Recently, London witnessed a mass demonstration organised by British Muslims, already known for their most conservative brand of Islam, protesting against Charlie Hebdo for insulting the Prophet. British and European Muslims like journalist Mehdi Hasan were the quick ones to replace hashtag JeSuiCharlie with JeSuiAhmed or #IAmNotCharlie. These people make a lot of hue and cry over incidents like Chelsea fan’s racist attack on a French commuter or Capital Hill tragedy but will never mobilise young Muslim on issues like misuses of Sharia law in Muslim Britain, or the role of sectarianism and failure of Islamic societies like Iran, Pakistan, Yemen, Libya or Iraq.

The reactionary narrative in the wake of rising anti-immigration European sentiments may not do any good to the Muslims or the other immigrants in western societies. The only way forward is to come out of the ghettos and be a part of diverse liberal society. Muslims cannot afford to alienate themselves from the societies they wish to thrive in. Extremism cannot be rejected by merely using the hashtage #NotInMyName but to concede the truth that political Islam, anti-Semitism or racism have no place in any modern society.

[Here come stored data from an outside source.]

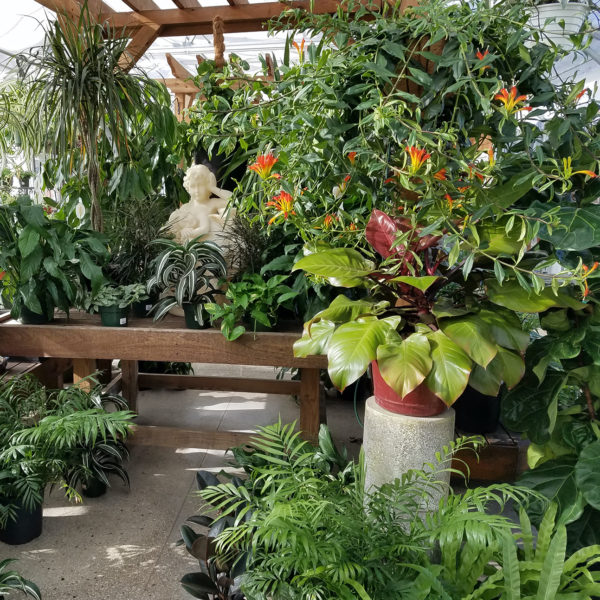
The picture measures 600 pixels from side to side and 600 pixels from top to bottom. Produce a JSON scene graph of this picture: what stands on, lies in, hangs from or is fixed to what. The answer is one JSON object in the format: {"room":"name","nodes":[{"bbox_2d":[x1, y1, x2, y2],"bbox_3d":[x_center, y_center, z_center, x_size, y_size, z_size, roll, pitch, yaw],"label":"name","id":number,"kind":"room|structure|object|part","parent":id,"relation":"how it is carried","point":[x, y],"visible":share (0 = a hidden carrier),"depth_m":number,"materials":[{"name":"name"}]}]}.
{"room":"shop","nodes":[
{"label":"shop","id":0,"kind":"room"},
{"bbox_2d":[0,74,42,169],"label":"hanging plant","id":1,"kind":"object","parent":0,"point":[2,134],"visible":0.88,"depth_m":3.89,"materials":[{"name":"green plant"}]},
{"bbox_2d":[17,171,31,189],"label":"pot","id":2,"kind":"object","parent":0,"point":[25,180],"visible":0.78,"depth_m":8.12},
{"bbox_2d":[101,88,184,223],"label":"leafy plant","id":3,"kind":"object","parent":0,"point":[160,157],"visible":0.56,"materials":[{"name":"green plant"}]},
{"bbox_2d":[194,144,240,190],"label":"black pot","id":4,"kind":"object","parent":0,"point":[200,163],"visible":0.27,"depth_m":3.97,"materials":[{"name":"black"}]},
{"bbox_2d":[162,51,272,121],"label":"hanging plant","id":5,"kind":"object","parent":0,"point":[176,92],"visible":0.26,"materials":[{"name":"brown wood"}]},
{"bbox_2d":[1,363,535,599],"bbox_3d":[-0.006,1.091,2.592,3.987,0.123,5.862,1,10,8],"label":"floor","id":6,"kind":"structure","parent":0,"point":[72,516],"depth_m":2.88,"materials":[{"name":"grey concrete"}]},
{"bbox_2d":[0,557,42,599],"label":"plant","id":7,"kind":"object","parent":6,"relation":"on","point":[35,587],"visible":0.99,"depth_m":2.06,"materials":[{"name":"green plant"}]},
{"bbox_2d":[0,494,43,544],"bbox_3d":[-0.822,0.948,2.610,0.207,0.182,0.202,1,10,8],"label":"black pot","id":8,"kind":"object","parent":6,"relation":"on","point":[23,526],"visible":0.66,"depth_m":2.54,"materials":[{"name":"black plastic"}]},
{"bbox_2d":[0,374,133,523],"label":"potted palms","id":9,"kind":"object","parent":8,"relation":"in","point":[75,422],"visible":0.99,"depth_m":2.47,"materials":[{"name":"green plant"}]},
{"bbox_2d":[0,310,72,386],"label":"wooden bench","id":10,"kind":"object","parent":6,"relation":"on","point":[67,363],"visible":0.37,"depth_m":3.75,"materials":[{"name":"brown wood"}]},
{"bbox_2d":[80,471,107,497],"bbox_3d":[-0.572,0.892,2.972,0.156,0.167,0.160,1,10,8],"label":"plant pot","id":11,"kind":"object","parent":6,"relation":"on","point":[96,494],"visible":0.42,"depth_m":2.93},
{"bbox_2d":[49,382,132,497],"bbox_3d":[-0.592,0.702,2.953,0.498,0.488,0.548,1,10,8],"label":"potted plant","id":12,"kind":"object","parent":11,"relation":"in","point":[113,398],"visible":0.76,"depth_m":2.91,"materials":[{"name":"green plant"}]},
{"bbox_2d":[0,308,330,451],"bbox_3d":[-0.168,0.476,3.433,1.935,0.790,1.049,1,10,8],"label":"wooden table","id":13,"kind":"object","parent":6,"relation":"on","point":[277,333],"visible":0.71,"depth_m":3.01,"materials":[{"name":"brown wood"}]},
{"bbox_2d":[18,301,54,325],"bbox_3d":[-0.883,0.073,3.082,0.191,0.130,0.184,1,10,8],"label":"plant pot","id":14,"kind":"object","parent":13,"relation":"on","point":[39,320],"visible":0.43,"depth_m":3.02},
{"bbox_2d":[0,198,110,319],"bbox_3d":[-0.845,-0.195,3.038,0.717,0.596,0.660,1,10,8],"label":"leafy plant","id":15,"kind":"object","parent":14,"relation":"in","point":[32,252],"visible":0.95,"depth_m":2.92,"materials":[{"name":"green plant"}]},
{"bbox_2d":[11,2,162,228],"bbox_3d":[-0.677,-0.860,3.290,0.977,1.441,0.982,1,10,8],"label":"dracaena plant","id":16,"kind":"object","parent":13,"relation":"on","point":[79,64],"visible":0.94,"depth_m":3.20,"materials":[{"name":"green plant"}]},
{"bbox_2d":[99,303,129,326],"bbox_3d":[-0.471,0.091,2.998,0.156,0.102,0.155,1,10,8],"label":"green pot","id":17,"kind":"object","parent":13,"relation":"on","point":[110,323],"visible":0.73,"depth_m":2.94,"materials":[{"name":"green plastic"}]},
{"bbox_2d":[87,283,146,308],"bbox_3d":[-0.475,-0.001,3.016,0.340,0.135,0.287,1,10,8],"label":"plant","id":18,"kind":"object","parent":17,"relation":"in","point":[127,294],"visible":0.88,"depth_m":2.96,"materials":[{"name":"green plant"}]},
{"bbox_2d":[105,195,171,286],"bbox_3d":[-0.387,-0.266,3.354,0.564,0.606,0.586,1,10,8],"label":"plant","id":19,"kind":"object","parent":13,"relation":"on","point":[145,231],"visible":0.75,"depth_m":3.29,"materials":[{"name":"green plant"}]},
{"bbox_2d":[132,296,156,317],"bbox_3d":[-0.349,0.049,3.260,0.162,0.113,0.160,1,10,8],"label":"plant pot","id":20,"kind":"object","parent":13,"relation":"on","point":[145,305],"visible":0.55,"depth_m":3.20,"materials":[{"name":"black"}]},
{"bbox_2d":[183,301,208,328],"bbox_3d":[-0.047,0.096,2.953,0.151,0.118,0.150,1,10,8],"label":"green pot","id":21,"kind":"object","parent":13,"relation":"on","point":[189,323],"visible":0.53,"depth_m":2.90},
{"bbox_2d":[147,236,227,323],"bbox_3d":[-0.095,-0.082,2.936,0.461,0.408,0.463,1,10,8],"label":"variegated plant","id":22,"kind":"object","parent":21,"relation":"in","point":[193,279],"visible":0.95,"depth_m":2.90,"materials":[{"name":"plant"}]},
{"bbox_2d":[167,162,238,260],"bbox_3d":[-0.029,-0.337,3.362,0.463,0.801,0.323,1,10,8],"label":"statue","id":23,"kind":"object","parent":13,"relation":"on","point":[195,202],"visible":0.63,"depth_m":3.29,"materials":[{"name":"stone"}]},
{"bbox_2d":[223,213,270,277],"bbox_3d":[0.219,-0.184,3.058,0.408,0.506,0.440,1,10,8],"label":"plant","id":24,"kind":"object","parent":13,"relation":"on","point":[249,243],"visible":0.66,"depth_m":3.01,"materials":[{"name":"plant"}]},
{"bbox_2d":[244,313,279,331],"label":"green pot","id":25,"kind":"object","parent":13,"relation":"on","point":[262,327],"visible":0.35,"depth_m":2.81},
{"bbox_2d":[206,272,295,339],"bbox_3d":[0.204,0.036,2.781,0.453,0.284,0.433,1,10,8],"label":"green plant","id":26,"kind":"object","parent":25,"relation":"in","point":[242,297],"visible":0.91,"depth_m":2.72,"materials":[{"name":"green plant"}]},
{"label":"table leg","id":27,"kind":"part","parent":13,"relation":"part of","materials":[{"name":"brown wood"}]},
{"bbox_2d":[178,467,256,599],"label":"plant","id":28,"kind":"object","parent":6,"relation":"on","point":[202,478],"visible":0.67,"depth_m":2.09,"materials":[{"name":"green plant"}]},
{"bbox_2d":[21,0,424,74],"bbox_3d":[-0.076,-1.130,3.750,3.053,2.308,3.484,1,10,8],"label":"wooden pergola","id":29,"kind":"object","parent":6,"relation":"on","point":[193,9],"visible":0.46,"depth_m":4.25,"materials":[{"name":"brown wood"}]},
{"bbox_2d":[211,16,225,68],"bbox_3d":[0.068,-1.618,4.052,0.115,0.495,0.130,1,10,8],"label":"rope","id":30,"kind":"object","parent":29,"relation":"hanging from","point":[219,51],"visible":0.73,"depth_m":4.00,"materials":[{"name":"brown"}]},
{"bbox_2d":[176,51,267,167],"bbox_3d":[0.098,-1.207,3.953,0.732,0.747,0.668,1,10,8],"label":"hanging plant","id":31,"kind":"object","parent":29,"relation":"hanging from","point":[202,67],"visible":0.57,"depth_m":3.86,"materials":[{"name":"green plant"}]},
{"bbox_2d":[207,0,599,298],"bbox_3d":[0.744,-0.659,2.153,1.424,1.303,1.220,1,10,8],"label":"flowering plant","id":32,"kind":"object","parent":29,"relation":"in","point":[413,70],"visible":0.84,"depth_m":1.97,"materials":[{"name":"green plant"}]},
{"bbox_2d":[200,419,541,599],"bbox_3d":[0.457,0.763,1.735,1.005,0.654,0.973,1,10,8],"label":"fern","id":33,"kind":"object","parent":6,"relation":"on","point":[272,445],"visible":0.97,"depth_m":1.65,"materials":[{"name":"green plant"}]},
{"bbox_2d":[361,396,454,526],"bbox_3d":[0.712,0.751,2.177,0.336,0.734,0.327,1,10,8],"label":"pedestal","id":34,"kind":"object","parent":6,"relation":"on","point":[413,443],"visible":0.57,"depth_m":2.02,"materials":[{"name":"stone"}]},
{"bbox_2d":[368,361,446,416],"bbox_3d":[0.729,0.318,2.157,0.314,0.167,0.310,6,12,31],"label":"red flower pot","id":35,"kind":"object","parent":34,"relation":"on","point":[412,403],"visible":0.38,"depth_m":2.05,"materials":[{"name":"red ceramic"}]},
{"bbox_2d":[285,211,585,405],"bbox_3d":[0.772,-0.011,2.091,0.956,0.643,0.935,1,10,8],"label":"plant","id":36,"kind":"object","parent":35,"relation":"in","point":[372,356],"visible":0.88,"depth_m":1.93,"materials":[{"name":"green plant"}]},
{"bbox_2d":[450,427,525,480],"bbox_3d":[1.392,0.777,3.324,0.714,0.233,0.701,1,10,8],"label":"wooden bench","id":37,"kind":"object","parent":6,"relation":"on","point":[482,465],"visible":0.38,"depth_m":3.00,"materials":[{"name":"brown wood"}]},
{"bbox_2d":[454,385,502,434],"bbox_3d":[1.422,0.545,3.233,0.320,0.308,0.314,1,10,8],"label":"black pot","id":38,"kind":"object","parent":37,"relation":"on","point":[483,404],"visible":0.49,"depth_m":3.12,"materials":[{"name":"black plastic"}]},
{"bbox_2d":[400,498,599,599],"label":"fern","id":39,"kind":"object","parent":6,"relation":"on","point":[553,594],"visible":0.94,"depth_m":1.60,"materials":[{"name":"green plant"}]},
{"bbox_2d":[500,167,599,551],"bbox_3d":[1.437,0.235,2.031,0.924,1.693,0.997,1,10,8],"label":"leafy plant","id":40,"kind":"object","parent":6,"relation":"on","point":[522,419],"visible":0.81,"depth_m":2.05,"materials":[{"name":"green plant"}]},
{"bbox_2d":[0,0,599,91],"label":"greenhouse roof","id":41,"kind":"structure","parent":0,"point":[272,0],"depth_m":6.07,"materials":[{"name":"white"}]},
{"bbox_2d":[527,0,591,46],"bbox_3d":[1.705,-1.495,2.977,0.399,0.508,0.392,1,10,8],"label":"hanging planter","id":42,"kind":"object","parent":41,"relation":"hanging from","point":[555,12],"visible":0.72,"depth_m":2.90,"materials":[{"name":"white plastic"}]}
]}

Realising this fact, a group of young Norwegians organised an event to form a human shield outside an Oslo synagogue this Saturday in solidarity with Jews. Amazing thing about this event is that the organisers are Pakistani-Norwegians who pledged to show the world that there are Muslims who do not believe in anti-Semitism and are really up to change stereotypes. This ‘Peace Ring’ has received an overwhelming response and around 2.3K people signed up to attend the event.